Asurint responded by building a screening model that combines configurability, compliance automation, and record verification. Its proprietary compliance engine incorporates localized regulations directly into the screening workflow. As laws evolve—sometimes with little notice—the platform updates, accordingly, helping property managers stay aligned with state and municipal requirements.

Beyond compliance, Asurint also focuses heavily on data completeness. When a public record appears incomplete—such as missing a final disposition date—the company does not simply report what is available and move on. Instead, it traces the record back to its source and fills in missing details wherever possible. The goal is not just to provide information quickly, but to provide information that is reliable and defensible.

Another key differentiator is flexibility. Real estate portfolios are rarely uniform. Institutional owners, small landlords, public housing authorities, and mixed-use developments all operate under different legal frameworks and risk thresholds. Asurint’s platform allows clients to tailor screening packages to specific property types, geographies, or client segments. “We’ve built out our platforms so that being a customer is not monolithic,” Eads adds. “You can have multiple approaches mapped to different segments or property types.”

That configurability extends to clients serving diverse markets. A screening solution for a housing authority administering government assistance programs must meet different standards than one for a private luxury high-rise. Some clients also require employment screening for staff with access to residential units. Asurint’s infrastructure accommodates that range within a single, unified system. Technology underpins this flexibility.
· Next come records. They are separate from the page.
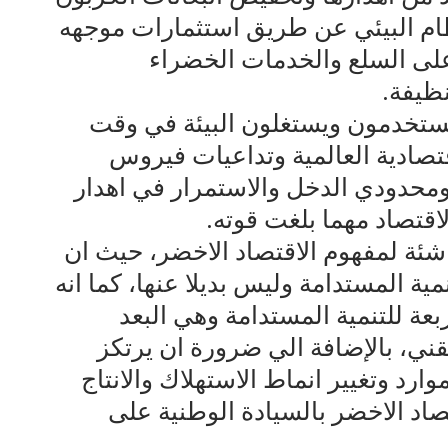
نظام البيئي عن طريق استثمارات موجهه
على السلع والخدمات الخضراء
نظيفة.
يستخدمون ويستغلون البيئة في وقت
قتصادية العالمية وتداعيات فيروس
 ومحدودي الدخل والاستمرار في اهدار
قتصاد مهما بلغت قوته.
ة لمفهوم الاقتصاد الاخضر، حيث ان
ية المستدامة وليس بديلا عنها، كما انه
ربعة للتنمية المستدامة وهي البعد
قني، بالإضافة الي ضرورة ان يرتكز
ارد وتغيير انماط الاستهلاك والانتاج
اد الاخضر بالسيادة الوطنية على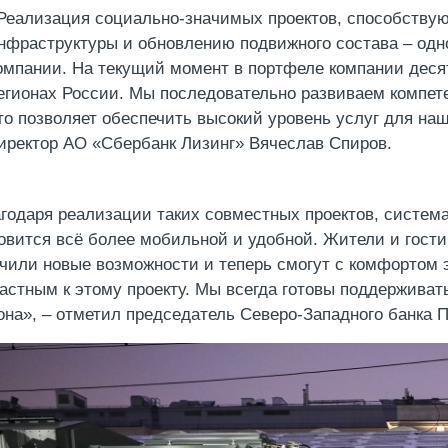
Реализация социально-значимых проектов, способству
нфраструктуры и обновлению подвижного состава – одн
омпании. На текущий момент в портфеле компании деся
егионах России. Мы последовательно развиваем компет
то позволяет обеспечить высокий уровень услуг для на
иректор АО «Сбербанк Лизинг» Вячеслав Спиров.
годаря реализации таких совместных проектов, систем
овится всё более мобильной и удобной. Жители и гост
чили новые возможности и теперь смогут с комфортом 
астным к этому проекту. Мы всегда готовы поддерживат
она», – отметил председатель Северо-Западного банка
The company’s proprietary database, built and refined over more than two decades, provides richer content and faster validation than most legacy systems. Smart automation reduces manual bottlenecks while preserving verification standards. Clients can log into dashboards to monitor turnaround times and performance metrics, gaining predictability and visibility into how screening is conducted at a granular level.

Transparency, according to Asurint’s leadership, is central to its value proposition. Many property managers do not realize what may be missing from their current screening processes—or that outdated, unverified data could expose them to serious compliance risks. Kim Chochon, Asurint’s VP of Partnerships & Marketing, who brings over 12 years of experience in the screening industry, emphasizes education as part of the company’s mission. “Screening is complex and can be daunting. Our goal is to bring clarity to why a layered, more robust background check is important and how it can help uncover additional criminal records that might otherwise be missed.” she notes. By proactively guiding clients through state-specific considerations, compliance nuances, and data-driven insights, a better understanding is achieved. Asurint aims to elevate industry awareness as much as it delivers services.

Looking ahead, the company is focused on expanding its presence within the tenant screening market, where it has been actively scaling for several years. Partnerships with property management software providers are making its services more accessible, embedding high-quality screening directly into platforms property managers already rely on. The strategy centers on quality reach, awareness, and continued product refinement.

In fact, what distinguishes Asurint is not simply speed, nor solely quality, but the deliberate refusal to compromise between the two. Its approach reflects lessons learned in employment screening and applied thoughtfully to tenant placement. For property managers balancing compliance obligations, reputational risk, and operational efficiency, that balance is increasingly critical. Asurint’s message is straightforward, screening should be thorough, transparent, compliant, and fast. In practice, delivering all four requires more than a quick database search—it demands infrastructure, expertise, and an unwavering commitment to doing the job properly.